**Stored records**
_ _ _ _ _
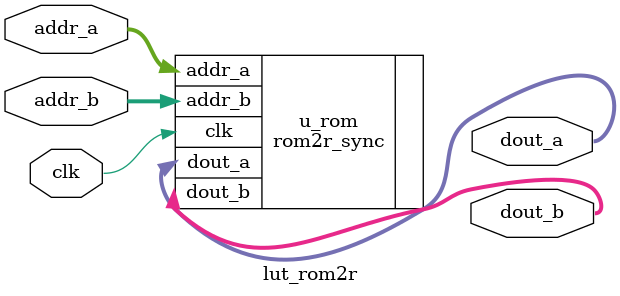
<source format=v>
`timescale 1ns/1ps
module lut_rom2r #(
    parameter integer LUT_DEPTH  = 4096,
    parameter        INIT_FILE   = "lut_q31_origin.mem",
    parameter integer DATA_WIDTH = 32
)(
    input  wire                          clk,
    input  wire [ADDR_W-1:0]             addr_a,
    output wire [DATA_WIDTH-1:0]         dout_a,
    input  wire [ADDR_W-1:0]             addr_b,
    output wire [DATA_WIDTH-1:0]         dout_b
);
    // Compute address width from LUT_DEPTH (Verilog-2001-safe CLOG2)
    function integer CLOG2;
        input integer value;
        integer v, i;
    begin
        v = (value > 0) ? value - 1 : 0;
        i = 0;
        while (v > 0) begin
            v = v >> 1;
            i = i + 1;
        end
        CLOG2 = i;
    end
    endfunction

    localparam integer ADDR_W = CLOG2(LUT_DEPTH);

    // Tie-off localparam to port param
    // Note: some tools require a localparam visible before port decl; hence two-step
    // Re-declare ADDR_W for port use via localparam above
    // Synthesis treats this as wiring, not extra logic.

    // Instantiate the generic ROM
    rom2r_sync #(
        .DATA_WIDTH (DATA_WIDTH),
        .ADDR_WIDTH (ADDR_W),
        .ROM_DEPTH  (LUT_DEPTH),
        .INIT_FILE  (INIT_FILE)
    ) u_rom (
        .clk    (clk),
        .addr_a (addr_a),
        .dout_a (dout_a),
        .addr_b (addr_b),
        .dout_b (dout_b)
    );

endmodule
</source>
_ _ _ _ _
**Your objective**
Leaving the pictures out, set down all of the data again exactly.

**Result**
<source format=v>
`timescale 1ns/1ps
module lut_rom2r #(
    parameter integer LUT_DEPTH  = 4096,
    parameter        INIT_FILE   = "lut_q31_origin.mem",
    parameter integer DATA_WIDTH = 32
)(
    input  wire                          clk,
    input  wire [ADDR_W-1:0]             addr_a,
    output wire [DATA_WIDTH-1:0]         dout_a,
    input  wire [ADDR_W-1:0]             addr_b,
    output wire [DATA_WIDTH-1:0]         dout_b
);
    // Compute address width from LUT_DEPTH (Verilog-2001-safe CLOG2)
    function integer CLOG2;
        input integer value;
        integer v, i;
    begin
        v = (value > 0) ? value - 1 : 0;
        i = 0;
        while (v > 0) begin
            v = v >> 1;
            i = i + 1;
        end
        CLOG2 = i;
    end
    endfunction

    localparam integer ADDR_W = CLOG2(LUT_DEPTH);

    // Tie-off localparam to port param
    // Note: some tools require a localparam visible before port decl; hence two-step
    // Re-declare ADDR_W for port use via localparam above
    // Synthesis treats this as wiring, not extra logic.

    // Instantiate the generic ROM
    rom2r_sync #(
        .DATA_WIDTH (DATA_WIDTH),
        .ADDR_WIDTH (ADDR_W),
        .ROM_DEPTH  (LUT_DEPTH),
        .INIT_FILE  (INIT_FILE)
    ) u_rom (
        .clk    (clk),
        .addr_a (addr_a),
        .dout_a (dout_a),
        .addr_b (addr_b),
        .dout_b (dout_b)
    );

endmodule
</source>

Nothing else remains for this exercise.